Whoo, what a day, Dow dropping, Cheney ducking, Iranians thought to be scoping out the Big Apple.... that last ones kind of spooky. Sees like any war in Iran might be brought home to us. Reminds me a bit of WW2 worries about German saboteurs.
February 28, 2007
Ramble of the Moement
One thing about travelling... it gives me time to read, and also tends to give me ideas to write about. Which might be a result of the reading, or me just turning into some kind of Andy Rooney like crank about travel, as per my earlier ranting about how irritating airlines can be. Who knows... maybe finally returning to a public transit commute (wow, since before I started journaling on kisrael instead of my Palm pilot) will encourage me to be a little more externally reflective.

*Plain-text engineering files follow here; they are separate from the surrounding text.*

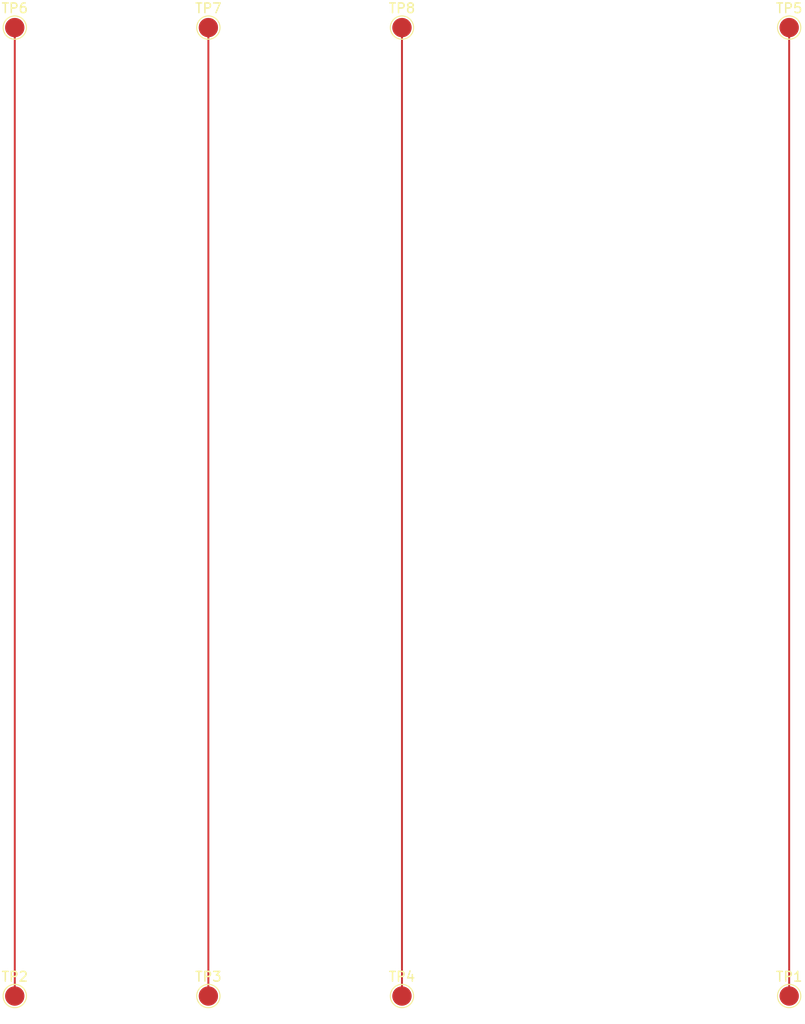
<source format=kicad_pcb>
(kicad_pcb
	(version 20240108)
	(generator "pcbnew")
	(generator_version "8.0")
	(general
		(thickness 1.6)
		(legacy_teardrops no)
	)
	(paper "A4")
	(layers
		(0 "F.Cu" signal)
		(31 "B.Cu" signal)
		(32 "B.Adhes" user "B.Adhesive")
		(33 "F.Adhes" user "F.Adhesive")
		(34 "B.Paste" user)
		(35 "F.Paste" user)
		(36 "B.SilkS" user "B.Silkscreen")
		(37 "F.SilkS" user "F.Silkscreen")
		(38 "B.Mask" user)
		(39 "F.Mask" user)
		(40 "Dwgs.User" user "User.Drawings")
		(41 "Cmts.User" user "User.Comments")
		(42 "Eco1.User" user "User.Eco1")
		(43 "Eco2.User" user "User.Eco2")
		(44 "Edge.Cuts" user)
		(45 "Margin" user)
		(46 "B.CrtYd" user "B.Courtyard")
		(47 "F.CrtYd" user "F.Courtyard")
		(48 "B.Fab" user)
		(49 "F.Fab" user)
		(50 "User.1" user)
		(51 "User.2" user)
		(52 "User.3" user)
		(53 "User.4" user)
		(54 "User.5" user)
		(55 "User.6" user)
		(56 "User.7" user)
		(57 "User.8" user)
		(58 "User.9" user)
	)
	(setup
		(pad_to_mask_clearance 0)
		(allow_soldermask_bridges_in_footprints no)
		(pcbplotparams
			(layerselection 0x00010fc_ffffffff)
			(plot_on_all_layers_selection 0x0000000_00000000)
			(disableapertmacros no)
			(usegerberextensions no)
			(usegerberattributes yes)
			(usegerberadvancedattributes yes)
			(creategerberjobfile yes)
			(dashed_line_dash_ratio 12.000000)
			(dashed_line_gap_ratio 3.000000)
			(svgprecision 4)
			(plotframeref no)
			(viasonmask no)
			(mode 1)
			(useauxorigin no)
			(hpglpennumber 1)
			(hpglpenspeed 20)
			(hpglpendiameter 15.000000)
			(pdf_front_fp_property_popups yes)
			(pdf_back_fp_property_popups yes)
			(dxfpolygonmode yes)
			(dxfimperialunits yes)
			(dxfusepcbnewfont yes)
			(psnegative no)
			(psa4output no)
			(plotreference yes)
			(plotvalue yes)
			(plotfptext yes)
			(plotinvisibletext no)
			(sketchpadsonfab no)
			(subtractmaskfromsilk no)
			(outputformat 1)
			(mirror no)
			(drillshape 1)
			(scaleselection 1)
			(outputdirectory "")
		)
	)
	(net 0 "")
	(net 1 "Net-(TP1-Pad1)")
	(net 2 "Net-(TP2-Pad1)")
	(net 3 "Net-(TP3-Pad1)")
	(net 4 "Net-(TP4-Pad1)")
	(footprint "TestPoint:TestPoint_Pad_D2.0mm" (layer "F.Cu") (at 140 150))
	(footprint "TestPoint:TestPoint_Pad_D2.0mm" (layer "F.Cu") (at 180 150))
	(footprint "TestPoint:TestPoint_Pad_D2.0mm" (layer "F.Cu") (at 180 50))
	(footprint "TestPoint:TestPoint_Pad_D2.0mm" (layer "F.Cu") (at 100 50))
	(footprint "TestPoint:TestPoint_Pad_D2.0mm" (layer "F.Cu") (at 140 50))
	(footprint "TestPoint:TestPoint_Pad_D2.0mm" (layer "F.Cu") (at 100 150))
	(footprint "TestPoint:TestPoint_Pad_D2.0mm" (layer "F.Cu") (at 120 50))
	(footprint "TestPoint:TestPoint_Pad_D2.0mm" (layer "F.Cu") (at 120 150))
	(segment
		(start 180 150)
		(end 180 50)
		(width 0.2)
		(layer "F.Cu")
		(net 1)
		(uuid "dfb4dcd2-83c8-4e0e-822e-abef78afee6c")
	)
	(segment
		(start 100 150)
		(end 100 50)
		(width 0.2)
		(layer "F.Cu")
		(net 2)
		(uuid "0cbfe08e-9f13-4714-b4ff-d81a25910c16")
	)
	(segment
		(start 120 50)
		(end 120 150)
		(width 0.2)
		(layer "F.Cu")
		(net 3)
		(uuid "b6d5270c-1da4-40d4-bf2b-0b75a886412c")
	)
	(segment
		(start 140 150)
		(end 140 50)
		(width 0.2)
		(layer "F.Cu")
		(net 4)
		(uuid "d392e2a3-c99c-4372-abdb-b46dcb12cf8c")
	)
)

</source>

Anyway, Mr. Ibis suggested Malcolm Gladwell's "Blink" (a book that roughly lived up to its title in terms of how quickly I got through it. Grumblesmurf.) It was a neat book about the snap decisions we make, with lots of amazing anecdotes, like how the "Pepsi Challenge" gave Coke the terrible idea to make New Coke, not realizing that the sweeter first anonymous sip of Pepsi gave it an edge that wouldn't last for a whole can, and how this one researcher John Gottmann can watch a few minutes of couples arguing (in an odd bit of synchronicity, hypothetical couples in the book had the name of my Aunt and Uncle (page 19) and then my grandparents (page 60)) and reliably foretell the relationship future of the pair.
One interesting bit was how some "gamblers", asked to pick at whim from a red deck or a blue deck, the former stocked with big payouts but, in the long run, bigger losses, and the latter being the only sustainable-y good choice. According to various sweat sensors and the like, the subconscious started realizing the problem with red before behavior changed, and way before the person was able to talk about the difference. I had a similar situation with the video game "Grand Theft Auto: San Andres". When you flip over to the map screen the game shows the player's position with an ornate "gang tattoo gothic arrow". I was kind of irritated that the game used an artsy icon rather than something simpler that could show which compass direction my player was facing. BUT... I realized that I was making a much than chance guess at which way I was heading. The ornate arrow was re-orienting itself to point the way, and my hindbrain knew it, but my conscious mind didn't! (This, of course, also points out the odd occasional rigidity of my otherwise tangental thinking; of course they wouldn't rotate a fancy arrow, games like this don't do a lot of rotation of 2D bitmaps, only 2- and 3-D polygons.)
So you start the book, and the opening stories make it sound as if it might be an optimistic "trust your instincts" kind of tome, but with a few exceptions (like students reliably able to gauge the effectiveness of a teacher after just seconds of video footage, and the thing with the cards) but then there's a cavalcade of counter examples, from the snap judgment of the Amadou Diallo slaying to the election of pretty boy Warren Harding. So the lessons I actually took from the book are:
- a split second probably isn't enough time (and a pulserate above 150 isn't enough calmness) to make a reliable judgement, especially for newbies, at least in most cases.
- you can however spend years to gain expertise in a subject, and then your intuition will be better than you put your finger on.
I think I should be less concerned about snap judgements about music, however. Listening to a few moments of an MP3 I've heard before should let me figure out how to categorize it.
So overall the book was interesting enough to be worthwhile, but I kind of wish it hasn't been 2 years and counting waiting for a paperback version.